The whole book of Job is a series of questions and answers. Job had questions: “Why is God doing this to me? What have I done to deserve this? Where is God in my suffering?” His friends had answers (or at least what they passed off as answers): “You have done something bad and God is punishing you, Job. You deserve this, admit it.”
So after 37 chapters of this sorry exchange between friends, God is going to finally speak. Job is going to get his answer. But it’s not at all what he expects. Because God never addresses the “why” of anything Job is experiencing. God never tells about His conversation with Satan in chapter one. God never explains His reasoning, or plan to Job and his friends. The answer to Job’s suffering isn’t about the “why” at all.
It’s about the”Who.”
And it’s the same for us. If we are looking for answers to understand our pain, or our circumstances, we are looking in the wrong direction.
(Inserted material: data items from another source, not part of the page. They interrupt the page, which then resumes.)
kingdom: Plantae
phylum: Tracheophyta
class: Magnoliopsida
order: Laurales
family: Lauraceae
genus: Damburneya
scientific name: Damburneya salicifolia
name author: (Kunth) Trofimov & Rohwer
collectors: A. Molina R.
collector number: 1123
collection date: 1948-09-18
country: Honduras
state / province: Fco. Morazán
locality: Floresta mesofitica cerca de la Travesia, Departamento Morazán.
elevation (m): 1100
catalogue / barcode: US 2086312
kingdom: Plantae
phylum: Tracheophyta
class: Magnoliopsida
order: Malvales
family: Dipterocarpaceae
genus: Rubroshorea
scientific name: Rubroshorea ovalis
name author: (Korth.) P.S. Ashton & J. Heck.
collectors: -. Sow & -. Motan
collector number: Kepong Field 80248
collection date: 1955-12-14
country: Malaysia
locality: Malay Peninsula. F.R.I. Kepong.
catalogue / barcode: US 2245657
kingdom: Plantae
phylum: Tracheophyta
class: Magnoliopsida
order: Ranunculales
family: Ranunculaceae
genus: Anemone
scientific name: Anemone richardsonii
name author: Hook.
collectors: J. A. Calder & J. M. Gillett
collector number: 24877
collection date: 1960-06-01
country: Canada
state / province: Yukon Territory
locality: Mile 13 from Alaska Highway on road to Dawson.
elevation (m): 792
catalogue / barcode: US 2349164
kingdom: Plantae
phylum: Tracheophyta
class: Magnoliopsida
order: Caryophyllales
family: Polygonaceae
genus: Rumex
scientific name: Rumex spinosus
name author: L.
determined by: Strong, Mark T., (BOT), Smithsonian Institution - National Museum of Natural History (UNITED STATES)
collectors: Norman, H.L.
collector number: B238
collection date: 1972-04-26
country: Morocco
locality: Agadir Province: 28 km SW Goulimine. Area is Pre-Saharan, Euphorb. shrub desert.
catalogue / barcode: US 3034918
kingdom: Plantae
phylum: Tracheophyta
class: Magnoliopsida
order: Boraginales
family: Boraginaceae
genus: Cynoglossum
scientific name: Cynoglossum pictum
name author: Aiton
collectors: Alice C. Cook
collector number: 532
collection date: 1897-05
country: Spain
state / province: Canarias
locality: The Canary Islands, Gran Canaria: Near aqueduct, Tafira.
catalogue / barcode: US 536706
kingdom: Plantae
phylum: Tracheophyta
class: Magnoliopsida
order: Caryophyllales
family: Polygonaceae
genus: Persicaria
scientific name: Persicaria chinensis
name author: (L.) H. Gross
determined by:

Looking horizontally prevents us from looking upward.
A Swiss psychologist, Dr. Paul Tournier wrote, “For God’s answer is not an idea, a proposition, like the conclusion of a theorem; it is Himself.” (Guilt and Grace; Harper and Row, p 86)
God doesn’t owe us answers. He Himself is all the answer we need.
Unless you’ve experience His Presence and peace in the middle of a storm, you probably think this is just another example of “church speak,” that it doesn’t hold water when the reality of suffering sets in. And you would be wrong.
Warren Wiersbe (With the Word, p 303) said, “God cannot do much for us as long as we are busy telling Him what to do.” Sometimes we just need to shut our mouths, stop with our demands, and just be still and know that He is God, bowing before Him in complete surrender.
I hope you read these chapters in Job today, and ask yourself how you stack up when compared to God. I know I don’t come close. And it humbles me that the Creator and Sustainer of life wants a relationship with me, wants to spend time with me, wants to be everything I need in good times and in the worst of times.